Amino acids are a group of molecules that join together to form proteins. These proteins have a wide variety of functions in the human body – e.g. passing messages within and between cells, repairing damage, and making copies of DNA during the process of cell division. Many amino acids can be made by our bodies from scratch, but there are nine essential amino acids that we have to get from food. Without these amino acids, many systems in our body start to malfunction, including the immune system, brain and kidneys.

Professor Hiromitsu Nakauchi, who is working with Dr Wilkinson at Stanford University, previously found that ‘depleting’ (making unavailable) one of the essential amino acids, valine, stops stem cells from growing and from functioning properly – which might offer another way to condition bone marrow. However, it wasn’t clear what other side effects this might have on the body, or whether depleting other essential amino acids might have the same effect. Dr Wilkinson therefore set out to find out the answers to these questions.

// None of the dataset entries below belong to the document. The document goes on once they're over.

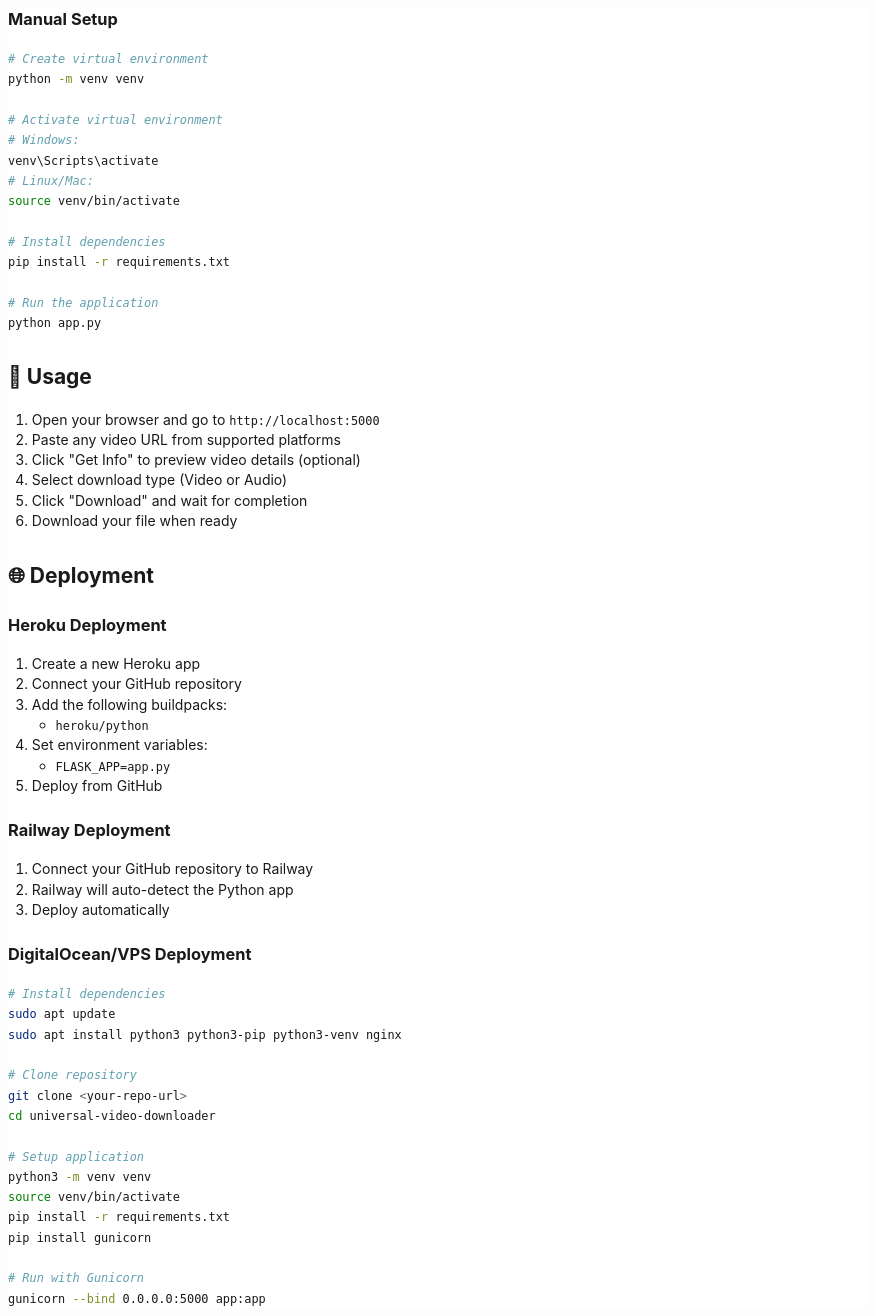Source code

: ### Manual Setup
```bash
# Create virtual environment
python -m venv venv

# Activate virtual environment
# Windows:
venv\Scripts\activate
# Linux/Mac:
source venv/bin/activate

# Install dependencies
pip install -r requirements.txt

# Run the application
python app.py
```

## 📱 Usage

1. Open your browser and go to `http://localhost:5000`
2. Paste any video URL from supported platforms
3. Click "Get Info" to preview video details (optional)
4. Select download type (Video or Audio)
5. Click "Download" and wait for completion
6. Download your file when ready

## 🌐 Deployment

### Heroku Deployment
1. Create a new Heroku app
2. Connect your GitHub repository
3. Add the following buildpacks:
   - `heroku/python`
4. Set environment variables:
   - `FLASK_APP=app.py`
5. Deploy from GitHub

### Railway Deployment
1. Connect your GitHub repository to Railway
2. Railway will auto-detect the Python app
3. Deploy automatically

### DigitalOcean/VPS Deployment
```bash
# Install dependencies
sudo apt update
sudo apt install python3 python3-pip python3-venv nginx

# Clone repository
git clone <your-repo-url>
cd universal-video-downloader

# Setup application
python3 -m venv venv
source venv/bin/activate
pip install -r requirements.txt
pip install gunicorn

# Run with Gunicorn
gunicorn --bind 0.0.0.0:5000 app:app
```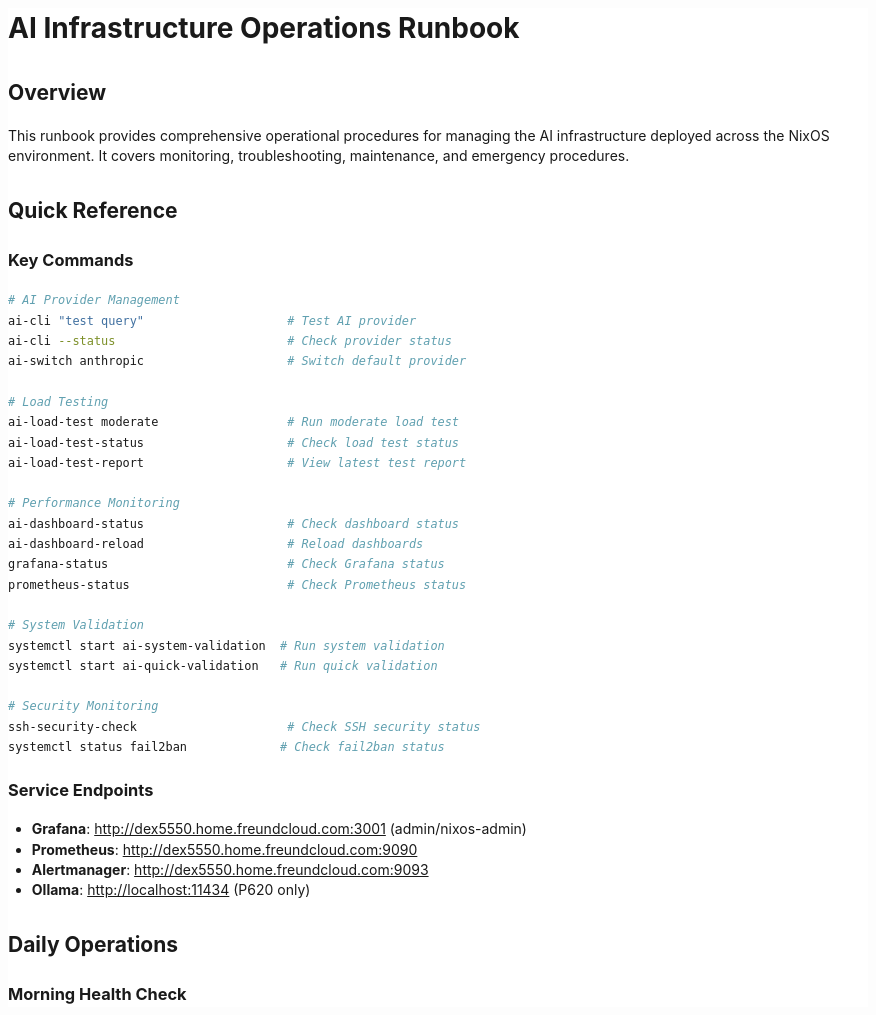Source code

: # AI Infrastructure Operations Runbook

## Overview

This runbook provides comprehensive operational procedures for managing the AI infrastructure deployed across the NixOS environment. It covers monitoring, troubleshooting, maintenance, and emergency procedures.

## Quick Reference

### Key Commands

```bash
# AI Provider Management
ai-cli "test query"                    # Test AI provider
ai-cli --status                        # Check provider status
ai-switch anthropic                    # Switch default provider

# Load Testing
ai-load-test moderate                  # Run moderate load test
ai-load-test-status                    # Check load test status
ai-load-test-report                    # View latest test report

# Performance Monitoring
ai-dashboard-status                    # Check dashboard status
ai-dashboard-reload                    # Reload dashboards
grafana-status                         # Check Grafana status
prometheus-status                      # Check Prometheus status

# System Validation
systemctl start ai-system-validation  # Run system validation
systemctl start ai-quick-validation   # Run quick validation

# Security Monitoring
ssh-security-check                     # Check SSH security status
systemctl status fail2ban             # Check fail2ban status
```

### Service Endpoints

- **Grafana**: <http://dex5550.home.freundcloud.com:3001> (admin/nixos-admin)
- **Prometheus**: <http://dex5550.home.freundcloud.com:9090>
- **Alertmanager**: <http://dex5550.home.freundcloud.com:9093>
- **Ollama**: <http://localhost:11434> (P620 only)

## Daily Operations

### Morning Health Check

Stem cells in cell cultures

First, they looked at what happened to stem cells in a cell culture – essentially, a petri dish filled with the right chemicals for stem cells to grow and divide (which scientists call ‘expansion’). As in our bone marrow, stem cells that divide in cell culture can create more stem cells or grow into other cell types. In the earlier experiments by Professor Nakauchi, stem cells taken from mice were put into cell cultures that had everything they needed, except the amino acid valine. They survived but couldn’t divide or grow.

In the current research, the team replicated this experiment and found the same effect, but they also tried expanding stem cells in a cell culture that was low in valine and two other related amino acids, leucine and isoleucine. Valine, leucine and isoleucine all belong to a group of amino acids called branched-chain amino acids (BCAAs). In the cell culture with low BCAAs, the mouse stem cells grew just as they normally would. However, after a week in cell culture, there were no longer any stem cells – they had differentiated into other types of blood cell.

Next, they tried human stem cells: in both the no-BCAA cell culture and the no-valine cell culture, the human stem cells didn’t expand at all. This was a promising result, because it suggests that there might be multiple different ways to deplete amino acids and condition human bone marrow. But what would the effects be in living creatures, rather than a petri dish?

Stem cells and transplants in mice

The researchers gave two groups of mice a specialised diet: one group received a diet with no BCAAs, while the other received a diet that only lacked valine (the ‘imbalanced’ diet). Both diets reduced the number of stem cells in the bone marrow, but the no-BCAA diet was safer than the imbalanced diet: mice receiving the imbalanced diet had more side effects (like anaemia) and did not live as long as the mice receiving the no-BCAA diet.

The researchers also tried giving mice a stem cell transplant after they had been on each of these diets and found that in both cases, nearly all the blood cells present after the stem cell transplant were from the donor, not the recipient – that is, the transplants had been successful.

Next steps

Dr Wilkinson is pleased with these results, and thinks they could be very helpful for people needing stem cell transplants in the future: “We hope this research will lead to safer ways to condition bone marrow for stem cell transplants and maybe even new ways to treat leukaemia. We are currently looking into whether leukaemia stem cells also depend on BCAAs to survive.”

As mice stem cells and human stem cells respond differently to depletion of BCAAs, the way humans respond to these diets and to stem cell transplants may be quite different from the way mice respond. The team’s planned next work is to look at whether there might be a potential for using this dietary technique for conditioning bone marrow in humans. They are also looking at what’s happening within stem cells that causes this reaction to a lack of BCAAs. “By better understanding why stem cells require valine, we are hoping to identify cell pathways that could be targeted with drugs for bone marrow conditioning,” Dr Wilkinson says.